Singapore law requires that autonomous bots capable of automatically following individuals are strictly regulated and, in most cases, prohibited in public spaces to protect personal privacy and safety. Any deployment of mobile robotic platforms, particularly those designed to follow or track people, must comply with privacy regulations and obtain specific permits from the relevant government agencies, usually the Infocomm Media Development Authority (IMDA) or Land Transport Authority (LTA). Unauthorized use of such technologies can lead to significant penalties under Singapore’s laws governing surveillance, harassment, and public safety.

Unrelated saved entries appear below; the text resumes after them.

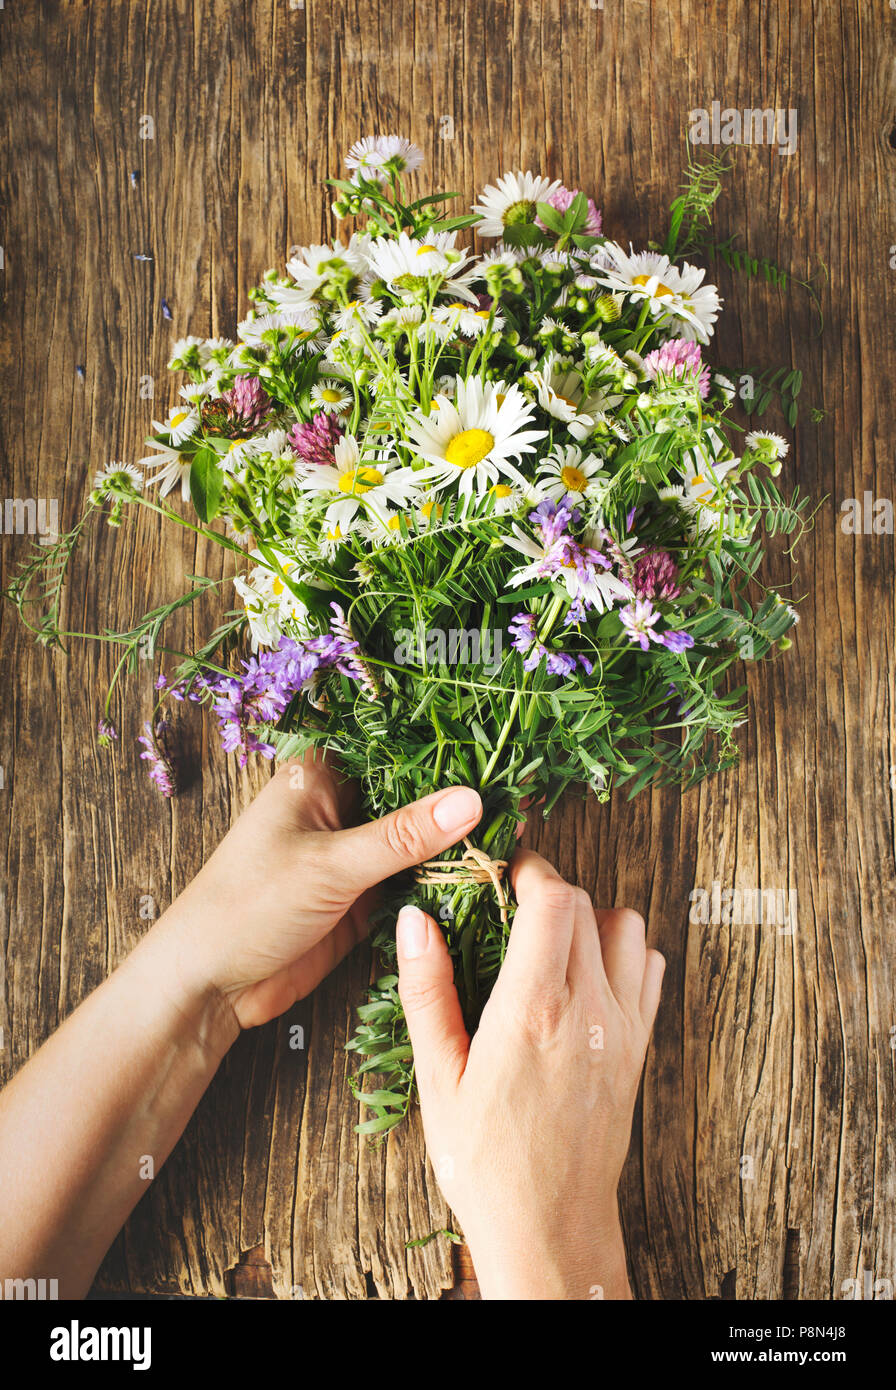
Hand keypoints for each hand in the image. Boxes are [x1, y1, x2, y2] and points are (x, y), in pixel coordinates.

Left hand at [153, 755, 483, 1028]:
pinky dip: (441, 884)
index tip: (499, 755)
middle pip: (410, 798)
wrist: (208, 986)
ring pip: (416, 844)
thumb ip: (403, 836)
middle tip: (519, 799)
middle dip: (456, 804)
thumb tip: (472, 800)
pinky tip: (483, 877)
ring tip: (515, 834)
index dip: (443, 752)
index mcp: (319, 779)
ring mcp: (351, 857)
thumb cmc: (247, 906)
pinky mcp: (360, 900)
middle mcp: (339, 810)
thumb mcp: (330, 865)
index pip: (392, 751)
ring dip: (453, 846)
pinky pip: (411, 883)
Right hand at [394, 848, 664, 1299]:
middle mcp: (588, 1009)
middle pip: (588, 904)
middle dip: (549, 890)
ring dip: (591, 917)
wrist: (551, 1228)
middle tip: (513, 906)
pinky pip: (650, 970)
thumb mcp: (438, 1078)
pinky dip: (624, 953)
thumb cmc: (485, 1162)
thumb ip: (427, 991)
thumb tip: (416, 921)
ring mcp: (623, 1028)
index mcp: (534, 1009)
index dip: (530, 870)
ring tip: (550, 939)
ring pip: (629, 928)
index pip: (555, 898)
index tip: (505, 872)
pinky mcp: (639, 1049)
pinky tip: (586, 974)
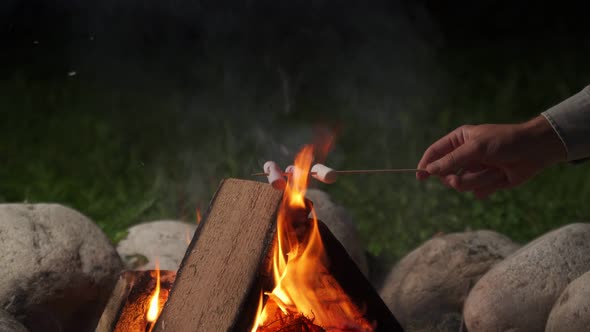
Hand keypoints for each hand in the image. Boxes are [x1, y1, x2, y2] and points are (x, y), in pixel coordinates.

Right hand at [416, 116, 566, 197]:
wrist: (534, 151)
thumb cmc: (505, 142)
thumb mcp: (476, 148)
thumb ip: (451, 160)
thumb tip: (429, 170)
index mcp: (459, 140)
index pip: (435, 152)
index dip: (426, 164)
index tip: (420, 177)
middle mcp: (464, 155)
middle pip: (446, 174)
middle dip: (457, 178)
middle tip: (461, 178)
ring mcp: (475, 170)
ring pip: (462, 186)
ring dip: (478, 180)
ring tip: (494, 171)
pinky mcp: (486, 183)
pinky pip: (477, 193)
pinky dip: (489, 187)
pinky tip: (500, 178)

Regarding e-bike assistive pedaling, Singapore enforces clear regulations for Power-Assisted Bicycles (PABs):

All PABs must be approved by the Land Transport Authority (LTA), bear an official orange seal, and display a number plate.
The motor must only provide assistance when the rider is pedaling; throttle-only models (where the motor can be activated without pedaling) are banned.
The maximum continuous power is capped at 250W, and the motor must disengage once the speed reaches 25 km/h or when pedaling stops.
Riders and passengers must be at least 16 years old and pass a mandatory online theory test.
It is compulsory to wear a helmet when riding an e-bike, and riding on footpaths is prohibited; use is restricted to roads (excluding expressways), cycling paths, and park connectors.
Unauthorized modifications, such as installing a throttle, will result in penalties including fines or prosecution.